L'arrestation de l'ancien directeur de Nissan Carlos Ghosn avait plongé dans l'embarras le constructeur automobile.

Les inquiétudes sur Nissan refont surface après un autre départ

TOKYO — Nouveau coup de théâtre chez Nissan: Jun Seki, le numéro trois du constructeur automobile japonais allié à Renault, va prochainement démissionner, a confirmé mercredi le groupe, dont les signaux d’apaisement ces dernières semaines s’en retrouvent considérablement affaiblis.

Le groupe «a accepté la volonté de M. Seki de démissionner», a indiqué Nissan dans un bref communiqué, laissant ainsi entendre que c’était un choix personnel de sa part.

Âgé de 58 ans, le vice-directeur opérationnel du groupe japonais compte rejoindre l’an prochain le fabricant nippon de moteurs électriques Nidec, où il prévoit d’exercer de hautes responsabilités, avait-il lui-même déclaré à plusieurs médias quelques heures plus tôt.

Cet ingénieur de formation a fait toute sa carrière au sein de Nissan. Et il était l’un des candidats au poste de directeur général du groupe après le départ fracassant de Hiroto Saikawa en septembre, rattrapé par une affaire de primes perçues en excès du temps où Carlos Ghosn était aux commandes.

«Désaccords» stratégiques

Mais le poste est finalement revenu à un autre cadre dirigeant, Makoto Uchida, et celui de directeur opérationnel (COO) à Ashwani Gupta, deux personnalités favorables au renforcement de l’alliance avec Renault. Celle-ci avait souffert de l’éviction de M. Ghosn, interpellé en novembre 2018 puis inculpé au Japon pour malversations financières présumées.

Proche de M. Saikawa, qui l’avait nommé responsable du plan de redressement du groupe ce printemps, M. Seki avait conservé cette mission dans la nouvelle direction, arrivée aux commandes le 1er décembre. Il avait été associé à elle en prenant le titre symbolique de vice-COO.

Selon certains médias, M. Seki était probablement frustré de n’avoir pas été nommé directeur général.

«C’est possible », mais ce sont plutôt des «désaccords» avec M. Uchida et M. Gupta sur la manière de redresser l’entreprise, dont les bénéfices et les ventes sont en berne, qui auraient décidé M. Seki à partir, a confié à l’AFP une source proche du dossier.

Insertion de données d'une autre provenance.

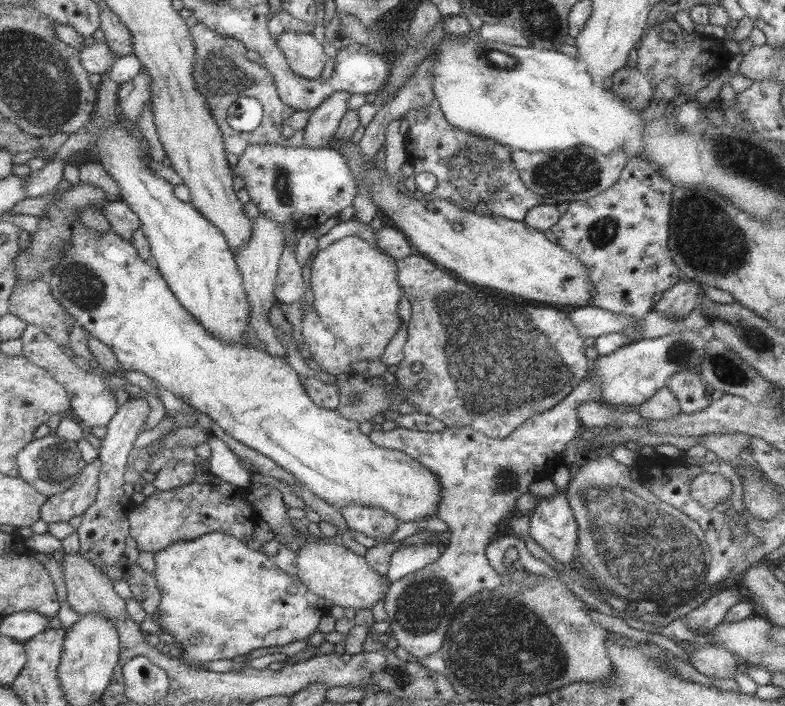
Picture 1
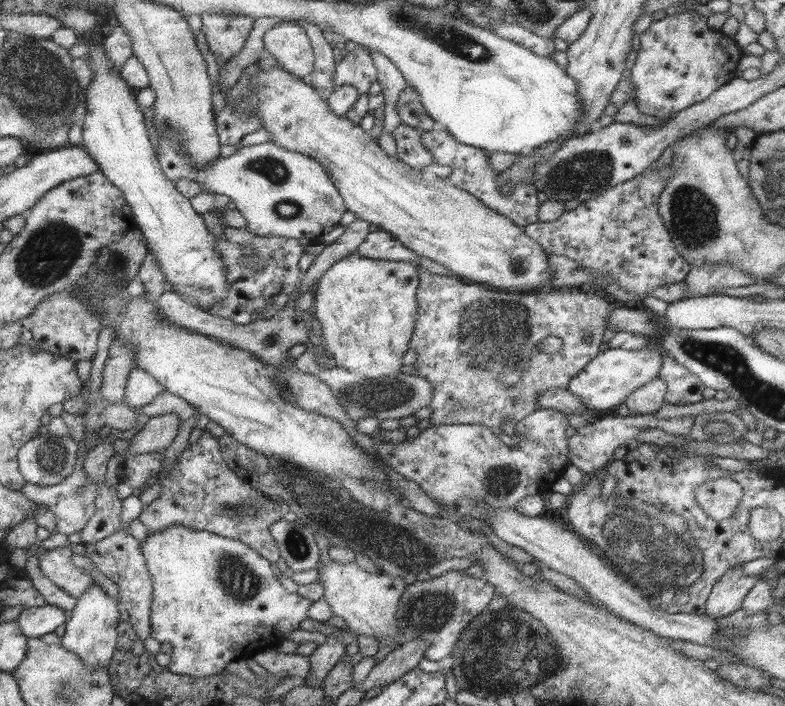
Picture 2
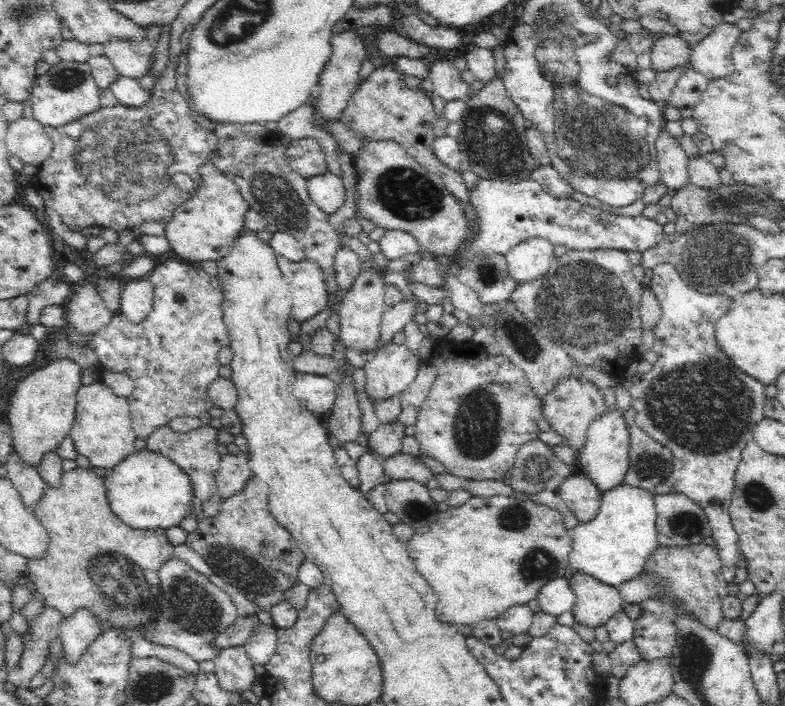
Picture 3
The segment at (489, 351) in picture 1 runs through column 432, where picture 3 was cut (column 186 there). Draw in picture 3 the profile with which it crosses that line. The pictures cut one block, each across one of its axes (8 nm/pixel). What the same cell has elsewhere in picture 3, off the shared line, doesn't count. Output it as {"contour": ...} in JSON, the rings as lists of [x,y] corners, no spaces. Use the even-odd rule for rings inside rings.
{"contour":[[[179,259],[168,260],[153,268],[146,277],[152,283],[152,310],[146,320],[133,324],[123,314],[116,314],[96,334],[87,338],[87,344],[98,355],[106,368],[128,375],[134,383],[133,394],[127,398],[131,413],[131,430],[138,439],[146,440],[173,418],[198,418],[201,425],[211,424],[209,411],[216,405],[208,397],[207,388],[221,378],[218,353],[229,346],[229,332],[224,324],[223,292],[218,277],[209,275],[198,264]]]}

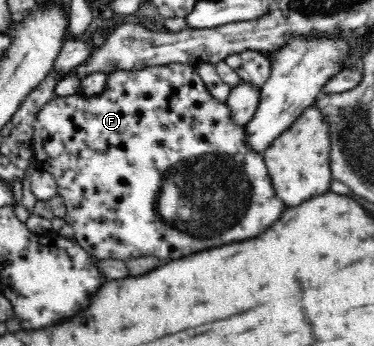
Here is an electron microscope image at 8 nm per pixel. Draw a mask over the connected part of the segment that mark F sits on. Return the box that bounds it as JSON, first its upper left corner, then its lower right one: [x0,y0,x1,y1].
[31,63,287,261]

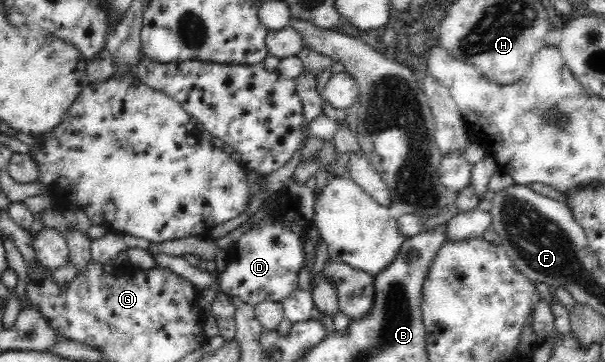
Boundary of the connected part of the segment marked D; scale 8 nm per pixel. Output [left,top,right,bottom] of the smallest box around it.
[155,173,314,306]

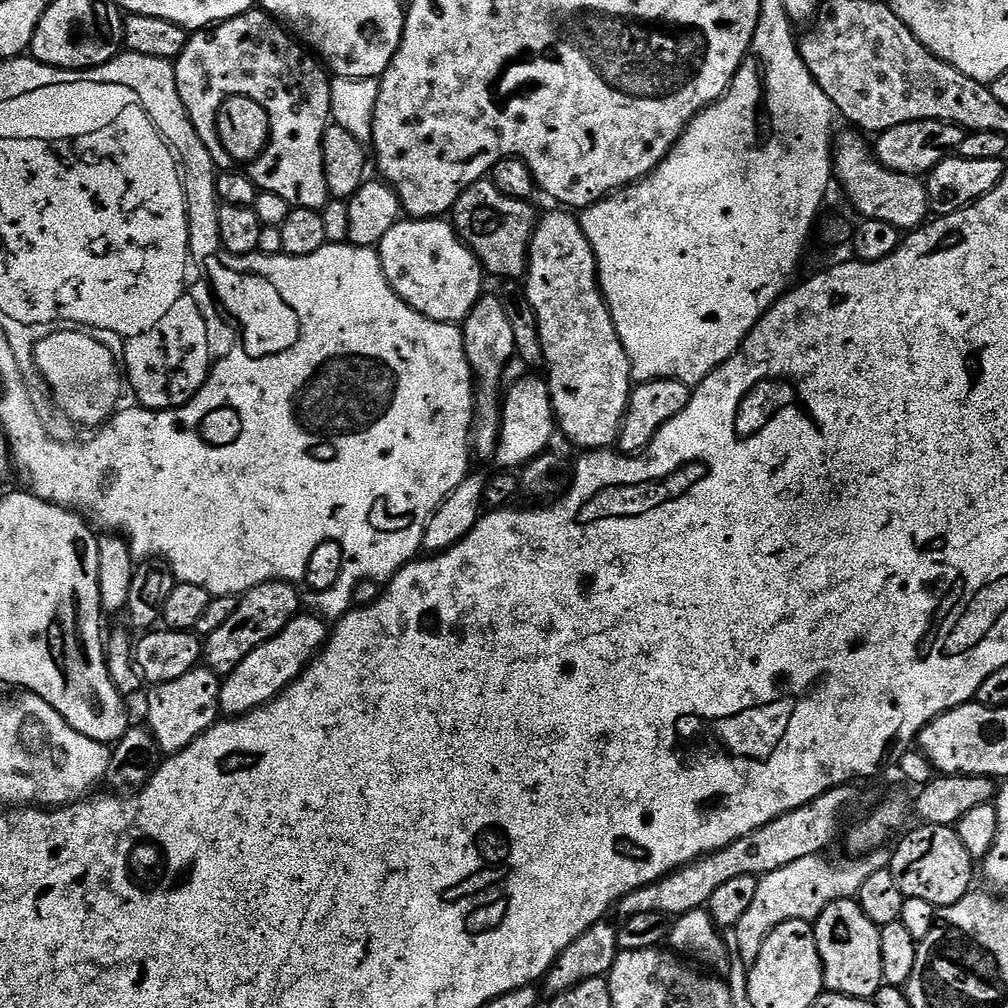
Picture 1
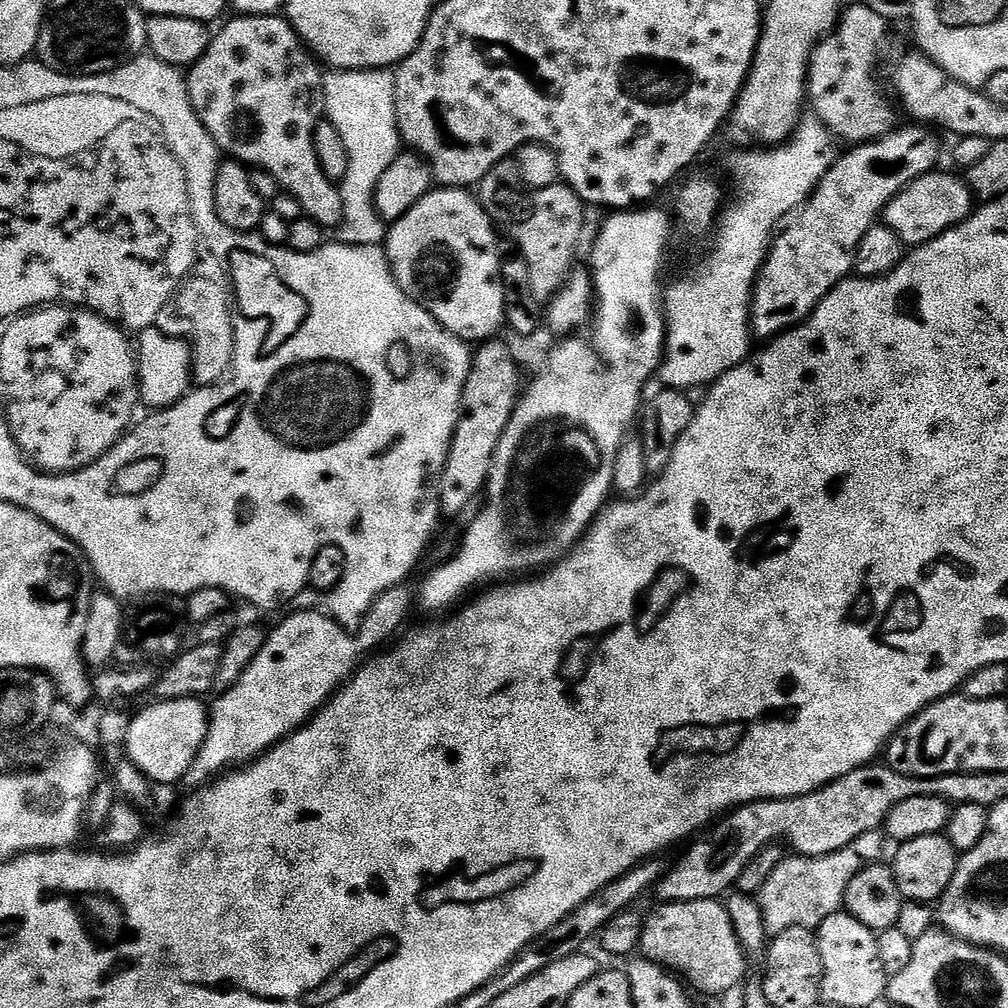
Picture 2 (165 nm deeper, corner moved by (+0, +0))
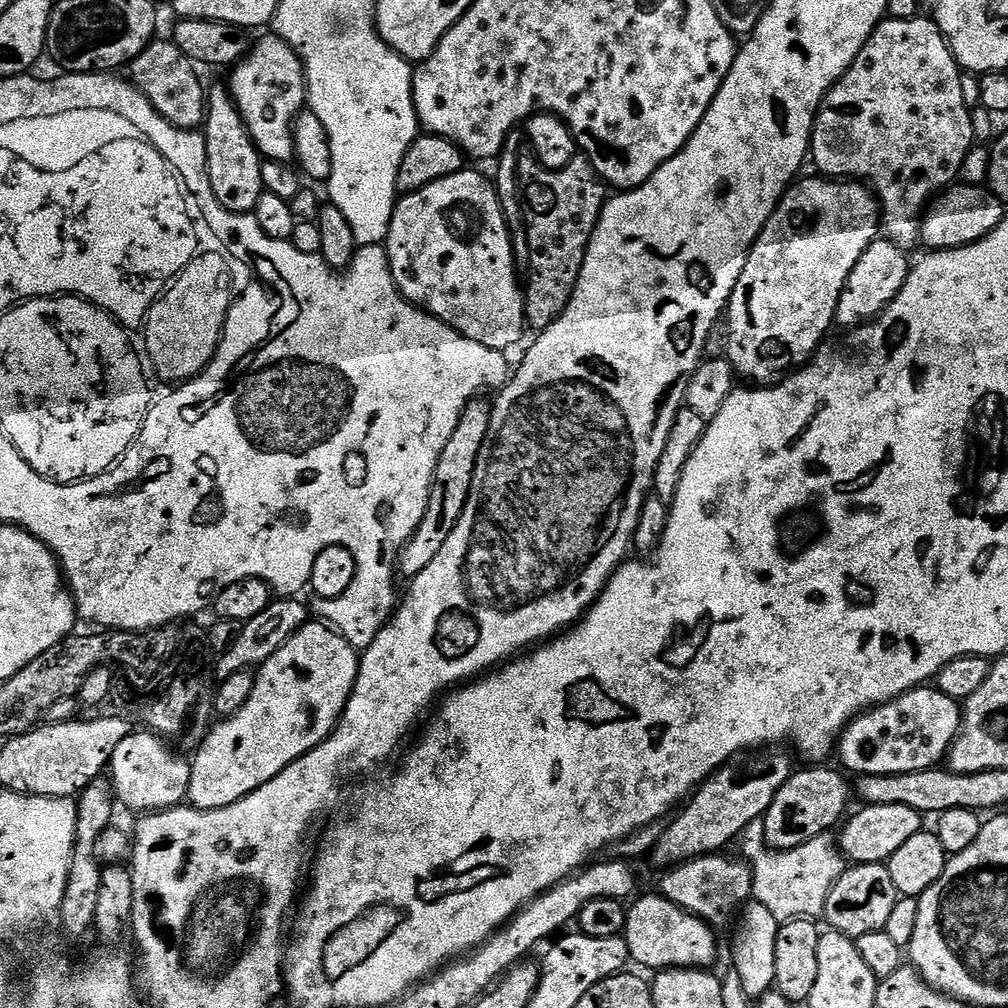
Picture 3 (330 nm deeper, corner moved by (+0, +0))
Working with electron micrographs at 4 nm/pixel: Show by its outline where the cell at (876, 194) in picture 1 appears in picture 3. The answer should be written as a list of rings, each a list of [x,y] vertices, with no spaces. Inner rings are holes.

«Quelque part c’est une certaine rationalisation, car M. Seki n’était pas considéré comme un pro-alliance. Et le duo formé par M. Uchida et M. Gupta fonctionne très bien», a assuré cette même source.

Ces dernières semaines, tant Nissan que Renault avaient multiplié les messages d’apaisement sur l’avenir de leur alliance, dont un autre constructeur japonais, Mitsubishi Motors, fait également partie.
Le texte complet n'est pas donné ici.